I never assume more than the Empower, Maximize, and Arcane Thesis for an Orb spell, and probably Energy Substitution as well so he's not useless against enemies immune to an energy type. Or a Rod of Maximize.

He does sometimes fail his attack roll or the monster beats the saving throw. But that's why he has his defenses up. Solid Fog has no saving throw, no attack roll, and SR: No. A single casting of it can give him the time he needs to cast Teleport or even just use the run action. Having two prepared is an invaluable defense.

Vemynal
2012-01-29, 12:17 AM
Going to try and bring this thread back on topic.

Does anyone know of any metamagic reducers in PF?

Curious
2012-01-29, 12:29 AM
Going to try and bring this thread back on topic.

Does anyone know of any metamagic reducers in PF?

Magical Lineage. (http://www.d20pfsrd.com/traits/magic-traits/magical-lineage)
Spell Perfection. (http://www.d20pfsrd.com/feats/general-feats/spell-perfection)
Universalist Wizard. (http://www.d20pfsrd.com/classes/core-classes/wizard/arcane-schools/paizo---arcane-schools/classic-arcane-schools/universalist)

sreservoir
2012-01-29, 12:59 PM
Going to try and bring this thread back on topic.

Does anyone know of any metamagic reducers in PF?

seeker magic (http://www.d20pfsrd.com/classes/core-classes/sorcerer/archetypes/paizo---sorcerer-archetypes/seeker-sorcerer).

Kenneth
2012-01-29, 01:25 PM
I am going to make 2 points here

first: give Pathfidner 2 or 3 more years and you will undoubtedly see some pun-pun level of brokeness. its jt liek D&D started out with Pun-Pun at the very beginning.

second: of course D&D has a LOT more options, classes, races, skills, feats ect etc etc than pathfidner. D&D has HOW many 'official' settings again? while Pathfinder only has one so far.

Blisstake
2012-01-29, 03:24 PM
Yes, but the cleric and warblade and crusader all do this better than the fighter. They don't need many buffs, or they can buff themselves.

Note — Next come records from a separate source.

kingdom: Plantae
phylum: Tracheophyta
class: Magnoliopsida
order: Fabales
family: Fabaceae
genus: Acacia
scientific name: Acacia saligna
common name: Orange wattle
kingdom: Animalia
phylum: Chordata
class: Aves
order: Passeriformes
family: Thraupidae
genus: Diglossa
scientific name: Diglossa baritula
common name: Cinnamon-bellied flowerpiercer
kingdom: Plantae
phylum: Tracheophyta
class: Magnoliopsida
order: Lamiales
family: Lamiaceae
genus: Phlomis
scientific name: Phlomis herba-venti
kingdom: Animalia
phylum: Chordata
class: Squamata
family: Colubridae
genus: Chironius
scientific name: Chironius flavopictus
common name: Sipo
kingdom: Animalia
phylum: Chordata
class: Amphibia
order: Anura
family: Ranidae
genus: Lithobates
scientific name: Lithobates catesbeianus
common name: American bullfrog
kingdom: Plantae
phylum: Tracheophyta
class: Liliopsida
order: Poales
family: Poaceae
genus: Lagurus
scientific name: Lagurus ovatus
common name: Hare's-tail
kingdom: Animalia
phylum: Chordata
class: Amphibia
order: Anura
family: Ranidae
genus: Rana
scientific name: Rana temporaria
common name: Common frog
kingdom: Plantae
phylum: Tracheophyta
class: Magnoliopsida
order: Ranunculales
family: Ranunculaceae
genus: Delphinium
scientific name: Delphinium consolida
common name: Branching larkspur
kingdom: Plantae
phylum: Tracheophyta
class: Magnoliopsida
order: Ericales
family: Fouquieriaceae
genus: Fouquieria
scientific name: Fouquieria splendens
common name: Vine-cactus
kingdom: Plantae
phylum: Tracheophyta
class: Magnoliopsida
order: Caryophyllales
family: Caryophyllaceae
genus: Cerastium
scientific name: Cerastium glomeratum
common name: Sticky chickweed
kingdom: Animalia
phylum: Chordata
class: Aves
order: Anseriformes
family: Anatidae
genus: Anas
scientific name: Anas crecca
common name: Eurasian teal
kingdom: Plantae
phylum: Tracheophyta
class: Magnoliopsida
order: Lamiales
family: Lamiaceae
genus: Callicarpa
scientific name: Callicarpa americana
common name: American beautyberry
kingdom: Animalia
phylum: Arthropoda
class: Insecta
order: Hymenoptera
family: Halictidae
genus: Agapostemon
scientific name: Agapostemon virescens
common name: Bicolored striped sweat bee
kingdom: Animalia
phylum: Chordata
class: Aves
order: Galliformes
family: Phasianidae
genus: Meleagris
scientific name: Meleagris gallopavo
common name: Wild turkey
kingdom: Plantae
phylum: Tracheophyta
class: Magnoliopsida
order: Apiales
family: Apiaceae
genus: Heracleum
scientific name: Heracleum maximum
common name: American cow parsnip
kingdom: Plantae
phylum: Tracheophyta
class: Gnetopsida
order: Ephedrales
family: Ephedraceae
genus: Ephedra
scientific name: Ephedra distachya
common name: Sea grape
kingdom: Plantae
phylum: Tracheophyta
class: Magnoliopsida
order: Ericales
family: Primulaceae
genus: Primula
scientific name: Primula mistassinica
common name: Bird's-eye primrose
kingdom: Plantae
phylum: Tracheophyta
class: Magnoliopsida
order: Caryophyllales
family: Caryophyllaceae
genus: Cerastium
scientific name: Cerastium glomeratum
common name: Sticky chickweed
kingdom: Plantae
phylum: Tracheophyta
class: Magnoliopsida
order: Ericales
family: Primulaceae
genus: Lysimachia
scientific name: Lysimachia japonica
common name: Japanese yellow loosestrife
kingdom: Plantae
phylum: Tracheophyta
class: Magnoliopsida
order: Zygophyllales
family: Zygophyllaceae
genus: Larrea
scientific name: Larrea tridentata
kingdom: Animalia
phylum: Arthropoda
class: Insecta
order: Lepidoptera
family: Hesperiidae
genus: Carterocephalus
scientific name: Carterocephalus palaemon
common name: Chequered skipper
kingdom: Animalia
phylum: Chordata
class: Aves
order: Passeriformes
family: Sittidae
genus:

DR is easy to handle with Mountain Hammer, or Foehammer and you get extra damage from it, and there are other maneuvers that just plain add to damage when you're facing brute types (and Emerald Razor can be easily seen as a damage adder). Bull's Strength + Haste is just icing compared to maneuvers.

Cleric can persist Air Walk and Divine Power, maybe Righteous Might or Haste if they have enough Turn attempts.

True, but I thought we were talking about PF here, not 3.5. The ToB classes don't exist, clerics can't persist, and fighters can actually dish out some pretty good damage without having to rely on things like ubercharging builds.

But like you said, their comparative strength depends on DM style. I don't have every single enemy wizard has things like contingency DD (most games don't even get to the point where a wizard would have that anyway). I present a variety of enemies, some where the fighter can excel (High SR or high save enemies), and some where the wizard can (enemies with bad saves, swarms of enemies, etc.)

Now if the wizard wanted to break the game, I'm sure it would be possible with enough effort. That's always been the case, and I don't think PF is meant for people who like to use those builds. In my experiences, however, it does improve the value of classes like fighter in a group, since they can perform their designated role without being completely outclassed by other classes.

So while I'm sure there are ways to break PF if you really want to, I think it's a definite improvement in terms of every class having a role. At least for the way I play, it has been. I realize that won't be the case with everyone.

-Kenneth

Pathfinder will only ever have one official setting. It's actually a pretty smart business plan.